Dopo sei mesi e mezzo di ricovero all'ospedale Niguarda di Milano, Leonardo Bove è tornato a casa. Il 16enne milanese, uno dei giovani rimasti gravemente feriti nel rogo di Crans-Montana, in Svizzera, prova a guardare avanti, lasciandosi alle spalle quella notte: "Sui Moretti non penso niente, non mi interessano, mi interessa solo la mia vita. L'ho vista sfuggire una notte e non voglio più perderla" ha raccontato all'Ansa, riferendosi ai gestori del locale coinvolto nell'incendio.
Il ragazzo non nasconde la sua amarezza per quanto accaduto e chiede che chi aveva la responsabilità del locale risponda delle proprie azioni. "Dico solo che dovrebbero prendersi le loro responsabilità, sono un uomo e una donna adulta: si sono presi la responsabilità di aprire un locale, devono prendersi la responsabilità anche per quello che è successo" ha affermato. Per Leonardo, tornare nel luogo della tragedia non è un'opzione. Il ricordo di quella notte è troppo legato alla paura e alla sofferenza vissute: "Non ci voglio tornare, lo voglio cancellare dalla mia vita" ha aggiunto, segnando con parole nette la distanza che vuole mettere tra sé e Crans-Montana.
Le parole dei genitori di Leonardo -
A raccontare quei giorni drammatici è anche il padre di Leonardo, Gabriele Bove. "Erano rimaste tre famiglie in cerca dei loro figli, ma solo due ragazzi feriti ancora da identificare, un maschio e una femmina, quindi uno per forza era morto" ha raccontato l'uomo all'Ansa, ricordando le ore trascorse alla ricerca del figlio, quando ancora non era chiaro quali fossero le sue condizioni. Poi è arrivata la notizia che la famiglia aspettava. "Quando ci hanno detto che Leo era vivo, abbiamo festeggiato ovviamente, ma in un'altra stanza vedevamo l'altra famiglia. E io sono andato dal padre a chiedere scusa perché ho gioito. La gioia ti fa esplodere però, nello stesso tempo, mi sono immedesimato subito in lui".

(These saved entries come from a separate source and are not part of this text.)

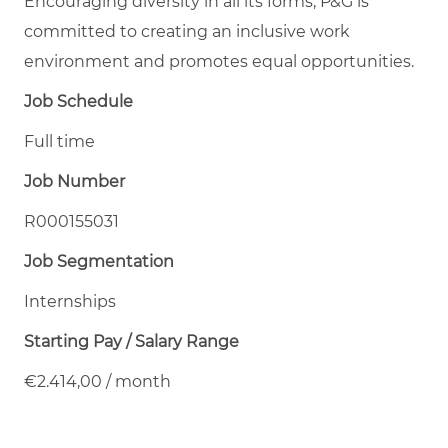
Encouraging diversity in all its forms, P&G is
committed to creating an inclusive work
environment and promotes equal opportunities.
Job Schedule
Full time
Job Number
R000155031
Job Segmentation
Internships
Starting Pay / Salary Range
€2.414,00 / month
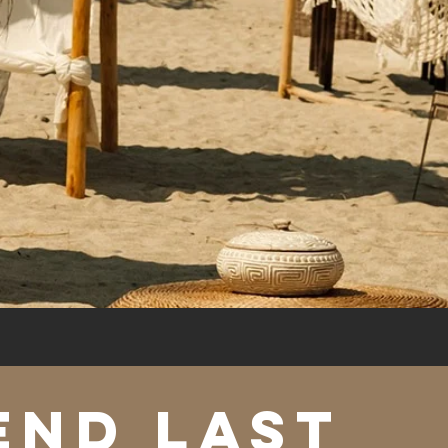
END LAST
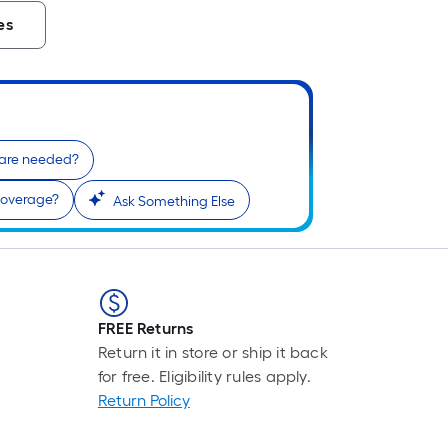
es
 are needed?
coverage?
Ask Something Else
FREE Returns
Return it in store or ship it back
for free. Eligibility rules apply.
Return Policy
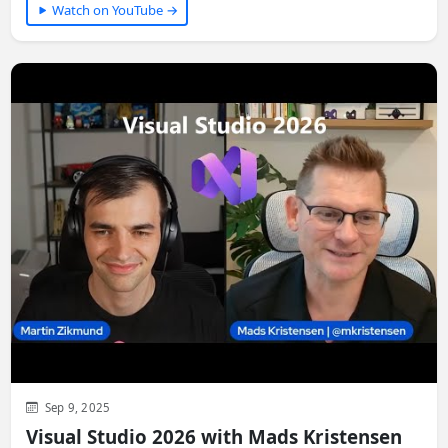
Watch on YouTube →
Sep 9, 2025
Visual Studio 2026 with Mads Kristensen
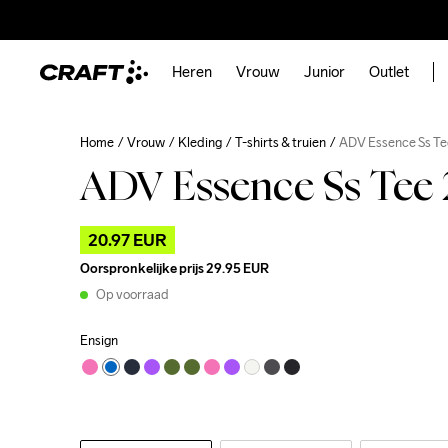
Heren
Vrouw
Junior
Outlet
Home
Vrouw
Kleding
T-shirts & truien
ADV Essence Ss Te
ADV Essence Ss Tee
20.97 EUR
Oorspronkelijke prijs
29.95 EUR
Op voorraad
Ensign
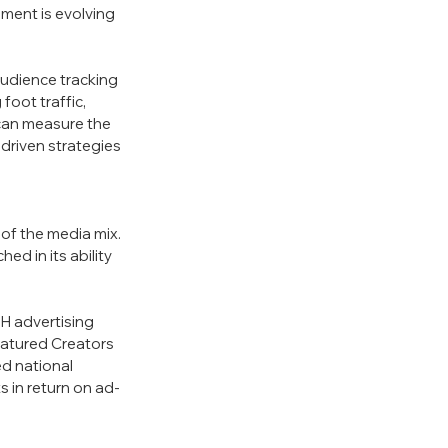
ent is evolving 
udience tracking 
oot traffic, 
 can measure the 
driven strategies 
 of the media mix. 
 in its ability 
H advertising 
atured Creators 
d national 
 in return on ad-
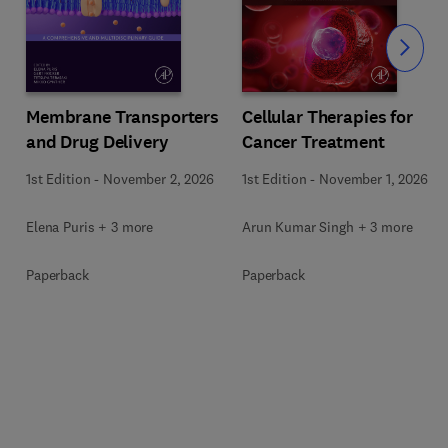
Slide
Membrane Transporters
Cellular Therapies for
and Drug Delivery
Cancer Treatment
s
1st Edition
-
November 2, 2026
1st Edition
-
November 1, 2026
Elena Puris + 3 more
Arun Kumar Singh + 3 more
Paperback
Paperback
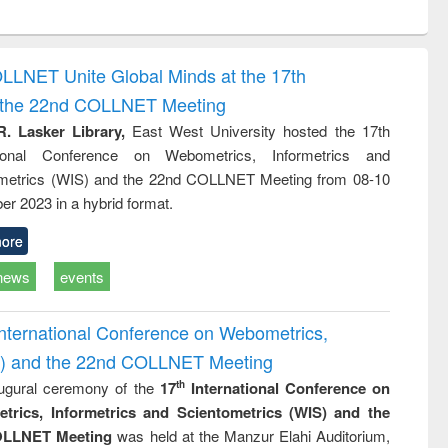
ntent):
original content):
original content):
ess
Wastewater
Principles of
ndence
engineering:
foundation
writing
treatment and
engineering
OLLNET Unite Global Minds at the 17th
tical
reuse
d the 22nd COLLNET Meeting
h to
ss &
R. Lasker Library,
East West University hosted the 17th
cal
ational Conference on Webometrics, Informetrics and
ation
metrics (WIS) and the 22nd COLLNET Meeting from 08-10
r 2023 in a hybrid format.
ore
news
events
International Conference on Webometrics,
IS) and the 22nd COLLNET Meeting
ugural ceremony of the
17
International Conference on
th
trics, Informetrics and Scientometrics (WIS) and the
LLNET Meeting
was held at the Manzur Elahi Auditorium,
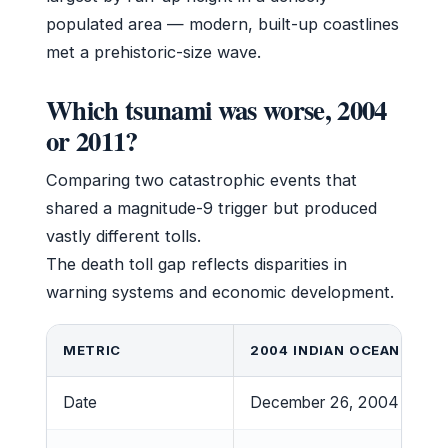
populated area — modern, built-up coastlines
met a prehistoric-size wave.
Which tsunami was worse, 2004
or 2011?
Comparing two catastrophic events that
shared a magnitude-9 trigger but produced
vastly different tolls.
The death toll gap reflects disparities in
warning systems and economic development.
METRIC
2004 INDIAN OCEAN
Date
December 26, 2004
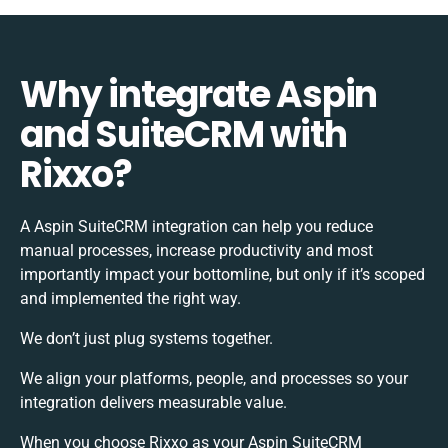
Why integrate Aspin
and SuiteCRM with
Rixxo?
A Aspin SuiteCRM integration can help you reduce
manual processes, increase productivity and most
importantly impact your bottomline, but only if it’s scoped
and implemented the right way.
We don’t just plug systems together.
We align your platforms, people, and processes so your
integration delivers measurable value.
When you choose Rixxo as your Aspin SuiteCRM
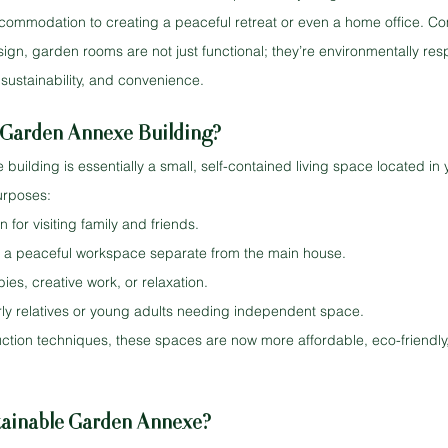
commodation to creating a peaceful retreat or even a home office. C
gn, garden rooms are not just functional; they’re environmentally resp
sustainability, and convenience.
Garden Annexe Building?
ilding is essentially a small, self-contained living space located in 
urposes:
or visiting family and friends.
e a peaceful workspace separate from the main house.
ies, creative work, or relaxation.
rly relatives or young adults needing independent space.
tion techniques, these spaces are now more affordable, eco-friendly,
ainable Garden Annexe?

L'identificazione dopo tre giorni -
Leonardo è stato identificato soltanto dopo tre giorni attraverso il test del Dna. Il padre ricorda con precisione il momento in cui la famiglia ha finalmente ricevuto la conferma che il ragazzo era sopravvissuto. "Lo abbiamo trovato la sera del 3 gennaio alle 22.30" ha ricordato Bove, sottolineando il ruolo svolto dalle autorità italiane nelle ore più difficili. A comunicare la notizia alla famiglia furono la console generale d'Italia a Ginevra, Nicoletta Piccirillo, e l'ambasciatore italiano Gian Lorenzo Cornado, quando la situazione sembrava ormai disperata. "Sembrava che Leo non ci fosse più - ha spiegato Bove - La console Piccirillo non riusciva a guardarci in faccia perché per loro non era Leo".